After trial, the district court held that, given the facts it found, "no nonexclusive right to hunt and fish in the OCS has ever existed for any plaintiff village as a matter of federal Indian law...." The Villages challenge this ruling on the ground that the facts found by the district court were sufficient to establish aboriginal rights. The Villages also argue that the district court exceeded the remand order by concluding that their claims to aboriginal rights were "preempted by the Paramountcy Doctrine." But this makes no difference to the outcome here because the Villages don't challenge the district court's factual findings, which are dispositive.
Even though the Villages don't contest those findings, the dissent goes on a fishing expedition through the trial record and testimony to make its own factual findings. Dissent at 629-31. The district court considered the opinions of the experts called by the parties and "found the opinions of some of the experts more persuasive than those of others" when making its findings. It is inappropriate for the dissent to usurp the factfinder's role and reweigh the evidence. See Inwood Labs., Inc. v. Ives Labs., Inc., 456 U.S. 844, 857-58, 102 S.Ct. 2182, 72 L.Ed.2d 606 (1982) ("An appellate court cannot substitute its interpretation of the evidence for that of the trial court simply because the reviewing court might give facts another construction, resolve the ambiguities differently, and find a more sinister cast to actions which the District Court apparently deemed innocent." (internal citation and quotation marks omitted)). We now determine only whether the facts found by the district court support the Villages' claim to aboriginal rights.

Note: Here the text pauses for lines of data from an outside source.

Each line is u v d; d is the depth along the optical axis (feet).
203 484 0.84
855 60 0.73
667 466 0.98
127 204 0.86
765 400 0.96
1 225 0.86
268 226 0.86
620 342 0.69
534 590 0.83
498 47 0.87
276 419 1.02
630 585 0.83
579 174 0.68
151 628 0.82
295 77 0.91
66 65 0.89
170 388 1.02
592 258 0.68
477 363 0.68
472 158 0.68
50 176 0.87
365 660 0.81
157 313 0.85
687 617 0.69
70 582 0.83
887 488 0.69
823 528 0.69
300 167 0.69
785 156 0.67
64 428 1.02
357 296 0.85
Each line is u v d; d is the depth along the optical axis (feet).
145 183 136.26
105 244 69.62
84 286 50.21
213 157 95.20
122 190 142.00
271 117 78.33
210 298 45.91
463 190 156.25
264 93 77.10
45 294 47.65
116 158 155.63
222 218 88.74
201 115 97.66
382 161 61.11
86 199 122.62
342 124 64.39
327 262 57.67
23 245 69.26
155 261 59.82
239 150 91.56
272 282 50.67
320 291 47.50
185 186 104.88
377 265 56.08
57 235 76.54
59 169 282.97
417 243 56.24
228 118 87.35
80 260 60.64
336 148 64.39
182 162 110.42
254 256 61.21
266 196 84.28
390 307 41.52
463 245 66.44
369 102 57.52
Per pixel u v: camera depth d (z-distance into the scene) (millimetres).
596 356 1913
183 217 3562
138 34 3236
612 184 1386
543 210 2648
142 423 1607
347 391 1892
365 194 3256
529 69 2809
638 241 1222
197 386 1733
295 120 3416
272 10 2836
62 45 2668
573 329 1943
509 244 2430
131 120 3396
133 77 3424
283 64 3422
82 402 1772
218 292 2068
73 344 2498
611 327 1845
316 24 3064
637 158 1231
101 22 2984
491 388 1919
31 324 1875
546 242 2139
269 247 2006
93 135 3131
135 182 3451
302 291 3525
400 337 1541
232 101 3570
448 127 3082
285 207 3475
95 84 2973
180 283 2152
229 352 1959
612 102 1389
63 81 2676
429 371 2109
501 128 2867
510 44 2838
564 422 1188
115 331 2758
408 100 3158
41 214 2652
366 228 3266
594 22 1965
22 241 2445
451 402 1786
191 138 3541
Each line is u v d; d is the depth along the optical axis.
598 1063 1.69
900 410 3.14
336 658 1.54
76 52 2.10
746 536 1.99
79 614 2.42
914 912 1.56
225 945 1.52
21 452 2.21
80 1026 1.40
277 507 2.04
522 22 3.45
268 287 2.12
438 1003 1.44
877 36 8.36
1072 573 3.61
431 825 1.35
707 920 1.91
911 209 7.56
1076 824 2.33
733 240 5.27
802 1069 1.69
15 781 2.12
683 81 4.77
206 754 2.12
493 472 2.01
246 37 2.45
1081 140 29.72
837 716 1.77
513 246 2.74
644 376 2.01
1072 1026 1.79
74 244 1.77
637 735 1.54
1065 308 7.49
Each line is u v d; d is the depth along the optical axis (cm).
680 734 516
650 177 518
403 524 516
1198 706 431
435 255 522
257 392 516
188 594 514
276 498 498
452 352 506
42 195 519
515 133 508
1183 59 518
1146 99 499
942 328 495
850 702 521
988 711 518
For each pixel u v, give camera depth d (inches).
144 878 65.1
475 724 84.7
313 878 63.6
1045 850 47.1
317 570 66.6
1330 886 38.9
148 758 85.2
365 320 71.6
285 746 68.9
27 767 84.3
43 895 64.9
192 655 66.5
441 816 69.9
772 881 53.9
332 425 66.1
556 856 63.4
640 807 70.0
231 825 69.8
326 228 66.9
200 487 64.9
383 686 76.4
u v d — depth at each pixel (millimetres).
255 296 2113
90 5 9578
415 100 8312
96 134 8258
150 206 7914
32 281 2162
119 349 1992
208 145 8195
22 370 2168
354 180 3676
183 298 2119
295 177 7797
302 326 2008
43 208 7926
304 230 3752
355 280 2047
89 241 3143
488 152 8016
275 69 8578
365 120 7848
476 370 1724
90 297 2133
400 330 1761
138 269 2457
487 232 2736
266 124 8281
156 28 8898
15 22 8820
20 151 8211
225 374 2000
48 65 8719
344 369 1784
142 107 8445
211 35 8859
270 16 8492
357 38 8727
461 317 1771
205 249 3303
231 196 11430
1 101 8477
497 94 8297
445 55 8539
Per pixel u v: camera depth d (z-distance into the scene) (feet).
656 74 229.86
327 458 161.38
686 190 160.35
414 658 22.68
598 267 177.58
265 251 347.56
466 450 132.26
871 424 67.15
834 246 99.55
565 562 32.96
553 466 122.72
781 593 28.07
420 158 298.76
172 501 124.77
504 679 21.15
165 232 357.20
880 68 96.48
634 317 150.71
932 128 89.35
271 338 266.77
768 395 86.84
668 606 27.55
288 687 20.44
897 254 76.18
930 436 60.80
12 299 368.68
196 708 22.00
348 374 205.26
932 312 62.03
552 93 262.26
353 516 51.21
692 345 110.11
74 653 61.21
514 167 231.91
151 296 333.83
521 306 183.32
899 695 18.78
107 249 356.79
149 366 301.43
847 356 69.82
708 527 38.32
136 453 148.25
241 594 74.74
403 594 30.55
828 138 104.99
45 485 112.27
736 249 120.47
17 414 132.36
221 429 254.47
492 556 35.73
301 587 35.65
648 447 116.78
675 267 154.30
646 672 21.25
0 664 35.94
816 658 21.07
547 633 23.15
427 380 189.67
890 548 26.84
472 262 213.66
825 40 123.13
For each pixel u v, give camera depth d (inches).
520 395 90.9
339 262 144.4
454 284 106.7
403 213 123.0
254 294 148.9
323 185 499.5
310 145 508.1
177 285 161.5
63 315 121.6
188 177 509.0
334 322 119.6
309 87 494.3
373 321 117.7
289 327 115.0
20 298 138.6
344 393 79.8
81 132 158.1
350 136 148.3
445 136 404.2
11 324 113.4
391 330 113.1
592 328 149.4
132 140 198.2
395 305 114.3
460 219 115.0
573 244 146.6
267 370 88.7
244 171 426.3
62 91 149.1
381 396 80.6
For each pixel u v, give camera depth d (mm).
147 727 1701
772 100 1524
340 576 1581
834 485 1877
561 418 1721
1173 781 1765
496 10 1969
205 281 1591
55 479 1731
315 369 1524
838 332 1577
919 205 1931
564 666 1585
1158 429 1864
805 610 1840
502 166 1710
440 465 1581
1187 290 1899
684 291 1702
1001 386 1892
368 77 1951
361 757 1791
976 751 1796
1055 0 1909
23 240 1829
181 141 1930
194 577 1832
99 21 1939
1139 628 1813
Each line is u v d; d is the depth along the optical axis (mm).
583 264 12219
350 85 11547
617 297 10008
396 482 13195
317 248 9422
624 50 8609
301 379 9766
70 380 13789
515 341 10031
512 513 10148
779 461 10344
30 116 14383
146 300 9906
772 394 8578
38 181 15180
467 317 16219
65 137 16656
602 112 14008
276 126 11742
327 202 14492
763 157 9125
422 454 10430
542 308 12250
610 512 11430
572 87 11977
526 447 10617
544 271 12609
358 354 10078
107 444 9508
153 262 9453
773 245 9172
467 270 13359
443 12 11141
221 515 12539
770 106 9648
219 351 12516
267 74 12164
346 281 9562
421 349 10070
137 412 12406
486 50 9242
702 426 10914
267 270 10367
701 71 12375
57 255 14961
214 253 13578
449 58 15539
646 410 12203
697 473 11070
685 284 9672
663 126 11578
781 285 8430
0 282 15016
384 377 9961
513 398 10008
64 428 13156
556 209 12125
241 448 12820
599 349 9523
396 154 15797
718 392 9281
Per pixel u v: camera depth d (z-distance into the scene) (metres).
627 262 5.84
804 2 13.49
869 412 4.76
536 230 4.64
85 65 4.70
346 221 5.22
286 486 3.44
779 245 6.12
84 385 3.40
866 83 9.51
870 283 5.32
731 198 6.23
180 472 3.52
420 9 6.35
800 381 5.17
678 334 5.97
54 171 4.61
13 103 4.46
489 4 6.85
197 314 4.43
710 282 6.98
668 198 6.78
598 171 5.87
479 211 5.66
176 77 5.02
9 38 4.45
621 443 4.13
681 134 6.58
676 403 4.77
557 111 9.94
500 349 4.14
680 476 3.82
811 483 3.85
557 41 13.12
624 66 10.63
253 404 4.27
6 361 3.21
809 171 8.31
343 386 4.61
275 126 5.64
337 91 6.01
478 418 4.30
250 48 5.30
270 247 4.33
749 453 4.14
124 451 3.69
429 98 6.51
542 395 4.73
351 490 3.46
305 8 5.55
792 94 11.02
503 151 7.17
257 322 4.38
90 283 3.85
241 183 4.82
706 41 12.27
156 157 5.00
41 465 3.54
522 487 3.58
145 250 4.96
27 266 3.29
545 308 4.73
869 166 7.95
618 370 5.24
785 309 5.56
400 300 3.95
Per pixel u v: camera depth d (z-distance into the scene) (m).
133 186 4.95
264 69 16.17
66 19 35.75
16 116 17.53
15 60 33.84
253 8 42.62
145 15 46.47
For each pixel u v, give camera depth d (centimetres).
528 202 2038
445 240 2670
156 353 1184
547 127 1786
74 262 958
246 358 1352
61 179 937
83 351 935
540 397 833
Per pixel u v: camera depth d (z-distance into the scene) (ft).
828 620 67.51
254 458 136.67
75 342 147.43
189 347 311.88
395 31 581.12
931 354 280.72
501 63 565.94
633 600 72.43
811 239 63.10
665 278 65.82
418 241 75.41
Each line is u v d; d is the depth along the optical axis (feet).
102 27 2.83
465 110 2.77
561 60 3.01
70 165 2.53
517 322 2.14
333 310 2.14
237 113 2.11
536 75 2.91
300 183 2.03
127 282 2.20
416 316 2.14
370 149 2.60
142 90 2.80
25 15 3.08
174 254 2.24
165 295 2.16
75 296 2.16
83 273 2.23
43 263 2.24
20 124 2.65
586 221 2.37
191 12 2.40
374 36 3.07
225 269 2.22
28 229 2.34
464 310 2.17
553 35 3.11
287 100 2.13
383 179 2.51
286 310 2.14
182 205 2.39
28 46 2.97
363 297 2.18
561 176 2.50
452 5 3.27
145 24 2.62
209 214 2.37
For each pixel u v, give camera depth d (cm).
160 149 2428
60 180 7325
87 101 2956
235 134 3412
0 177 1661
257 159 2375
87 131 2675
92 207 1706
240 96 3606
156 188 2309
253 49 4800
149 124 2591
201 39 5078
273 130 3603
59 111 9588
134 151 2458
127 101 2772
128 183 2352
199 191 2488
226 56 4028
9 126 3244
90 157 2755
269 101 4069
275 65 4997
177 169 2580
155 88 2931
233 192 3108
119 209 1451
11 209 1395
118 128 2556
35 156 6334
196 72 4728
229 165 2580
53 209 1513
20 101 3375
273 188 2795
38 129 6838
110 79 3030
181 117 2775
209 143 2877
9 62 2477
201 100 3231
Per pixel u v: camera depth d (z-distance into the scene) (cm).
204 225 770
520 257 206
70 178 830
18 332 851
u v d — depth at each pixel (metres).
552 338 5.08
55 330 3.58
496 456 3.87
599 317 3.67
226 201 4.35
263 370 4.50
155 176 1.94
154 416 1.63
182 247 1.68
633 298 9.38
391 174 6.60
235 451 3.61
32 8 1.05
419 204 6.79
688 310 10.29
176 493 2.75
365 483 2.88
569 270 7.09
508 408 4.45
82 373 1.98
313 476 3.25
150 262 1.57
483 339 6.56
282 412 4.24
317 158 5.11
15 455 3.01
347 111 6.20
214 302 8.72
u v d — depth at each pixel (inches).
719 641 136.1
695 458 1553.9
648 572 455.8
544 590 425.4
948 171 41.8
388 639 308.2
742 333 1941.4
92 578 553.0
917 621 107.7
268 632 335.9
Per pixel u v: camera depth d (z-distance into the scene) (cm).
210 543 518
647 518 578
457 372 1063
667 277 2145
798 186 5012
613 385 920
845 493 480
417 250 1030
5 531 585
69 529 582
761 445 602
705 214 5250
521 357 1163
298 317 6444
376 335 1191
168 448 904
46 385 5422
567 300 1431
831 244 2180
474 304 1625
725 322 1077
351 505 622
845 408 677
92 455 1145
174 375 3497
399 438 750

Aboriginal rights don't depend on a treaty or an act of Congress for their existence. See United States v. Santa Fe Pac. R.R., 314 U.S. 339, 347, 62 S.Ct. 248, 86 L.Ed. 260 (1941). Rather, the Villages have the burden of proving "actual, exclusive, and continuous use and occupancy 'for a long time'" of the claimed area. Sac & Fox Tribe of Indians of Okla. v. United States, 383 F.2d 991, 998 (Ct.Cl.1967). This use and occupancy requirement is measured "in accordance with the way of life, habits, customs and usages of the Indians who are its users and occupiers." Id.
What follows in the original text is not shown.